Título: O tom da largada
Autor: Tereza Cruvinel
Fonte: O Globo, 13/10/2006, O GLOBO, p. 2

Fechadas as alianças possíveis, começou ontem a segunda fase da campanha presidencial em segundo turno, com os candidatos Lula e Alckmin fazendo ajustes em seus discursos depois do debate renhido de domingo passado na TV Bandeirantes. Para recomeçar, ambos adotaram um tom mais moderado, que tende a subir de novo com a dinâmica da campanha.

A pesquisa Ibope divulgada ontem confirmou para os tucanos o que já havia sido detectado: Alckmin cometeu um erro de dosagem no debate, desrespeitou a liturgia mínima que se deve ter para com um presidente, se não em respeito a ele, aos que o elegeram. A virulência, que ele depois, mas só depois, justificou como fruto de sua indignação, fez com que parecesse arrogante e insolente. E autoritário, detectou pesquisa Datafolha. Em Lula, o debate reforçou a percepção da corrupção no governo. Mas seu eleitorado já assimilou, mesmo tapando o nariz, as estripulias petistas, seja pela forte identidade com o presidente, seja pela avaliação positiva de seu governo.

Confirmando a tendência apontada pelo Datafolha, o Ibope trouxe Alckmin com 40%, quase igual ao primeiro turno, e Lula maior, com 52%. Em votos válidos, uma diferença a favor do presidente de 14 pontos: 57% a 43%.

No programa eleitoral, Alckmin voltou a investir na imagem de gestor moderno e dinâmico, mostrou realizações em São Paulo e manteve o ataque na questão ética, mas sem passar do ponto. Reapresentou apenas um dos seus duros ataques a Lula no debate, a passagem em que lhe cobra ¿a origem do dinheiro sujo para comprar o dossiê fajuto¿.

Contra o tucano, deve estar funcionando também a campanha negativa do PT, que o acusa de planejar novas privatizações e um arrocho fiscal que levaria a demissões e cortes nos gastos sociais. Na entrevista ao GLOBO, Lula negou que essa conduta caracterize terrorismo eleitoral, pois teria como base a experiência dos governos tucanos. A campanha de Alckmin deve pôr no ar desmentidos veementes. Já ontem ele prometeu ampliar e melhorar o Bolsa Família.

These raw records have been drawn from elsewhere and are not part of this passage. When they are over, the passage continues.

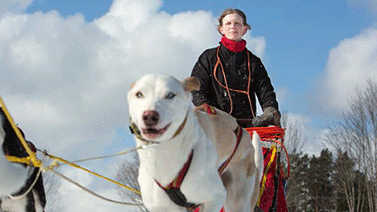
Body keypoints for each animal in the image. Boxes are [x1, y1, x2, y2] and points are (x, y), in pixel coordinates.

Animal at [126, 73, 262, 211]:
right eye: (139, 94)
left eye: (170, 95)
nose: (149, 115)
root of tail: (242, 131)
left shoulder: (215, 197)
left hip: (239, 200)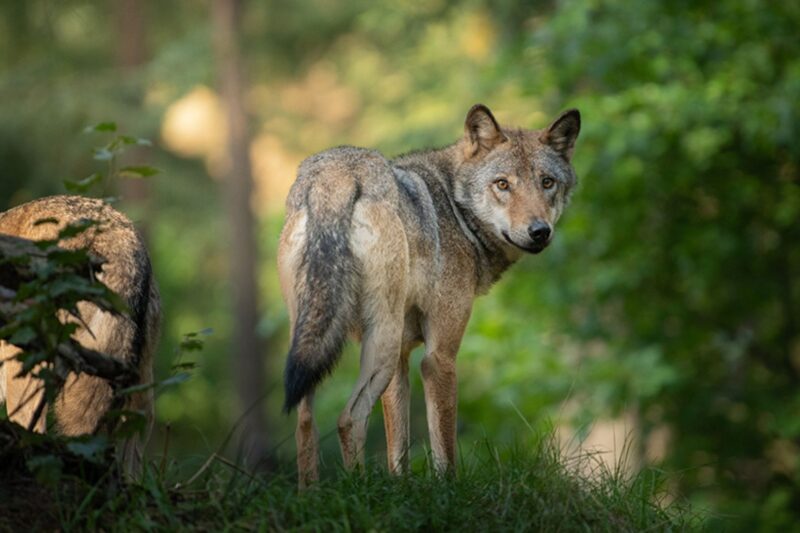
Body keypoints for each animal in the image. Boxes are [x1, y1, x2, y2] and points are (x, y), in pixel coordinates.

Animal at [278, 104, 580, 486]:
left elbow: (399, 451)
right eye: (502, 184)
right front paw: (448, 492)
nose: (540, 231)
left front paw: (400, 488)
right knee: (348, 419)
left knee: (305, 423)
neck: (455, 208)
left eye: (547, 182)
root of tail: (337, 176)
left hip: (315, 341)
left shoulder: (402, 360)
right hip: (381, 343)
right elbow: (444, 448)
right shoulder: (438, 357)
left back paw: (312, 494)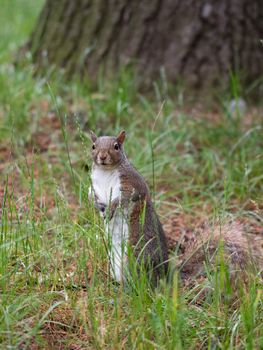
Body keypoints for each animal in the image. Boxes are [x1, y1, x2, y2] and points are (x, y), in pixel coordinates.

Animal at [87, 131, 168, 284]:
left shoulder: (132, 184)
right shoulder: (94, 187)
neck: (105, 171)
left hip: (136, 254)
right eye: (93, 146)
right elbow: (92, 196)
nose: (102, 156)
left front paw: (111, 208)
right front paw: (97, 205)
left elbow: (123, 198)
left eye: (116, 146)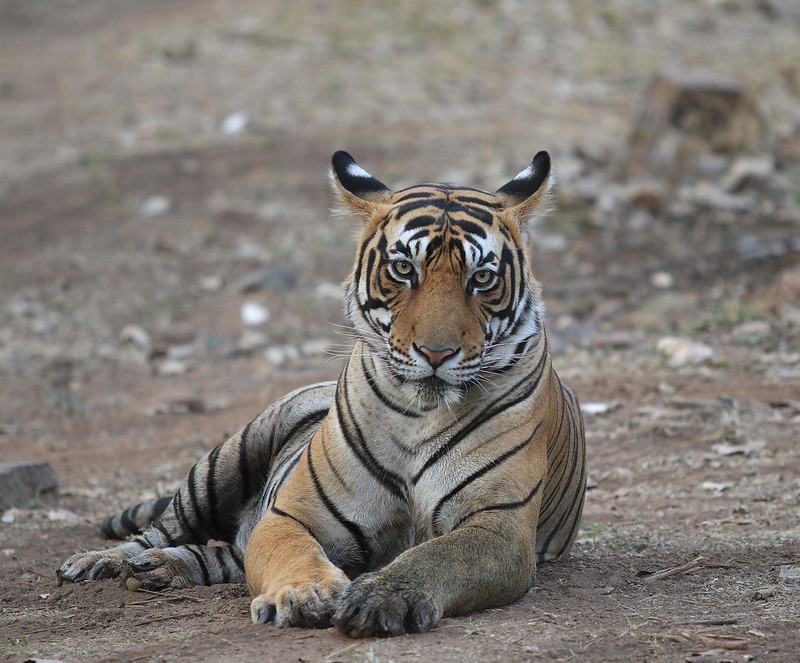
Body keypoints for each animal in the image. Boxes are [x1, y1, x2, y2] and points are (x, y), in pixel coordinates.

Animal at [57, 150, 586, 638]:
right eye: (403, 269)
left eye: (482, 278)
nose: (436, 353)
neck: (421, 411)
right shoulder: (291, 514)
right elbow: (291, 553)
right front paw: (303, 594)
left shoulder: (498, 524)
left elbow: (435, 557)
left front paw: (382, 597)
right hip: (225, 460)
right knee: (160, 530)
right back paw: (102, 561)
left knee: (227, 555)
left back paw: (162, 570)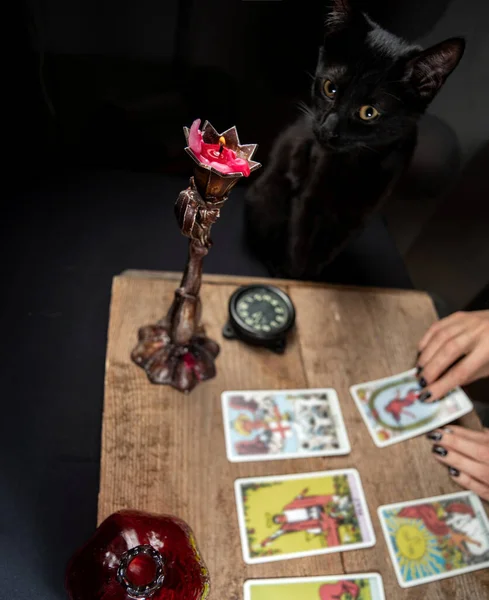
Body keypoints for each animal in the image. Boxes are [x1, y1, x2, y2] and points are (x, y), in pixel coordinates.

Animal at [246, 0, 464, 282]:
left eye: (368, 112)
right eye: (330, 88)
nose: (327, 129)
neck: (358, 165)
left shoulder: (357, 217)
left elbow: (323, 255)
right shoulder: (308, 202)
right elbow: (297, 249)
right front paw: (293, 277)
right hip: (268, 198)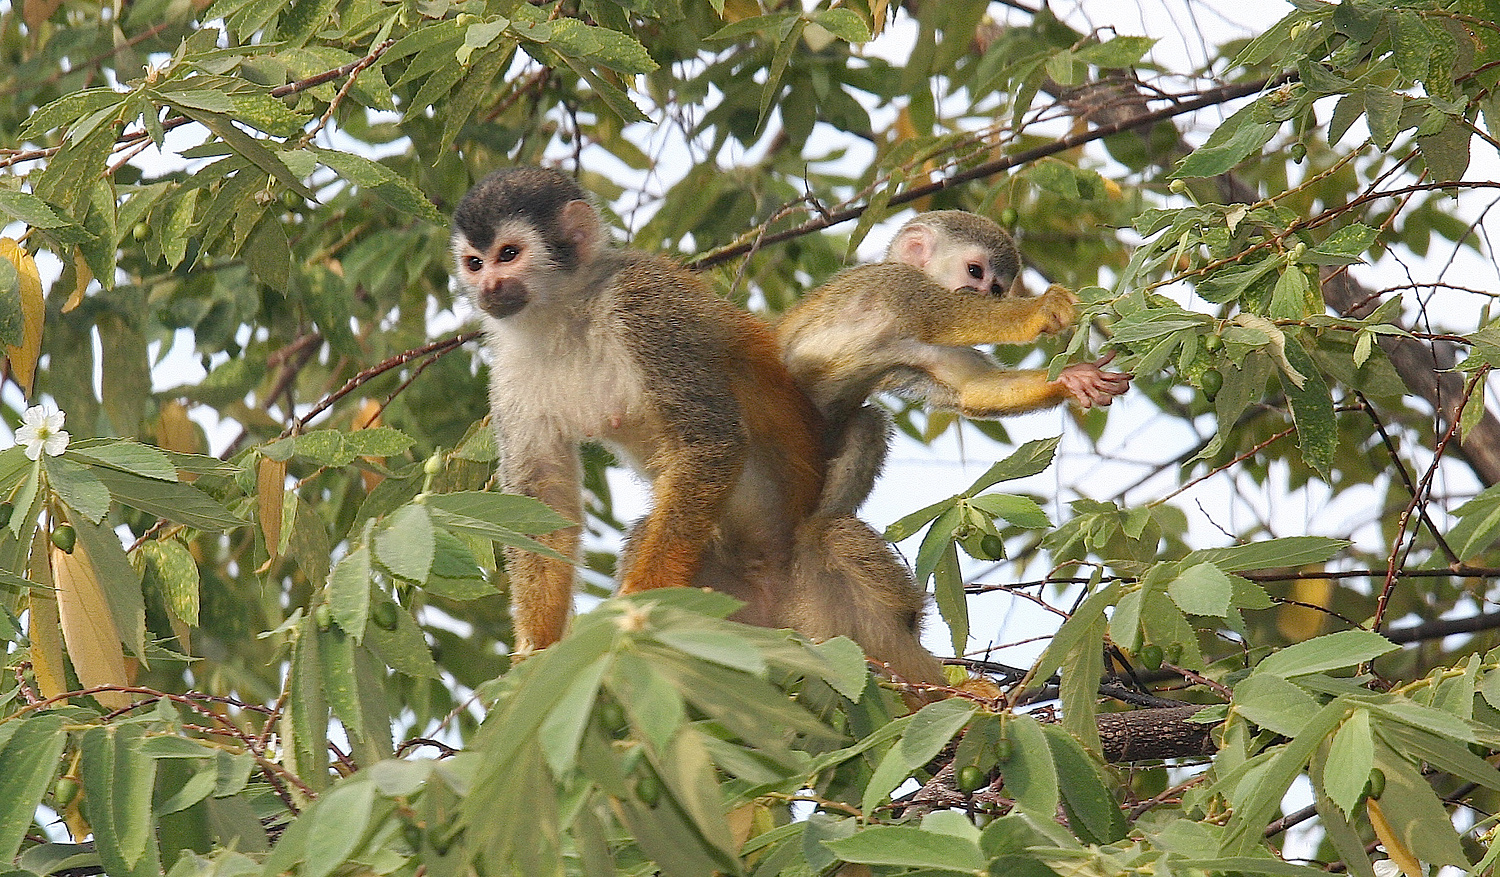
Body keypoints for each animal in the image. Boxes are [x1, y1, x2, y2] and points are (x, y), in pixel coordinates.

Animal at [453, 167, 948, 695]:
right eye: (474, 263)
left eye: (509, 254)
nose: (489, 287)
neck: (565, 314)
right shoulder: (509, 366)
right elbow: (545, 501)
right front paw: (536, 657)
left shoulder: (644, 307)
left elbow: (710, 440)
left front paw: (636, 603)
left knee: (833, 538)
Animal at [780, 208, 1128, 515]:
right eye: (975, 271)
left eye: (996, 289)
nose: (984, 294)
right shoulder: (902, 285)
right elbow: (949, 317)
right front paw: (1044, 308)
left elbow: (972, 388)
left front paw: (1075, 378)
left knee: (869, 424)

O programa de Lula, por outras razões, fez uso de várias passagens que o favoreceram no debate, relacionadas com diferentes questões, inclusive o caso do dossiê. O conjunto de trechos editados serviu nitidamente para passar a idéia de que não fugiu nem fugirá do debate, contentando assim os eleitores que perdeu no primeiro turno por não ter ido ao debate da TV Globo. À noite, desculpou-se por ter faltado. Ele irá ao próximo, mas, segundo auxiliares, não permitirá que Alckmin faça prevalecer apenas a agenda da corrupção. Tal como em seus programas, insistirá na comparação de governos e propostas.

Esse tom inicial quase ameno, embora mais áspero que o dos programas de primeiro turno, não deve prevalecer. No primeiro turno, com o discurso propositivo e a imagem de bom gerente, Alckmin conseguiu tornar-se mais conhecido nacionalmente. Mas foi batendo (não em doses cavalares, como no debate) que cresceu na reta final, com a ajuda dos aloprados do PT que fizeram a operação dossiê e o auxílio do delegado Bruno, que divulgou as imagens do dinheiro apreendido. Seu desafio agora é pôr em prática uma frase que gosta de dizer a respeito de juros: ¿A diferença entre remédio e veneno é a dose¿.

Há quem subestime a importância do horário eleitoral na definição do voto. Para o cientista político Geraldo Tadeu Monteiro, varia de 4% a 5% o contingente de eleitores que se decide em função dos programas. Mas deve ser diferente num segundo turno como este, envolvendo o presidente de um governo bem avaliado, embora varejado por denúncias de corrupção, e um adversário tenaz, que saiu de menos de 20%, venceu o ceticismo dos aliados e chegou ao segundo turno com 40%.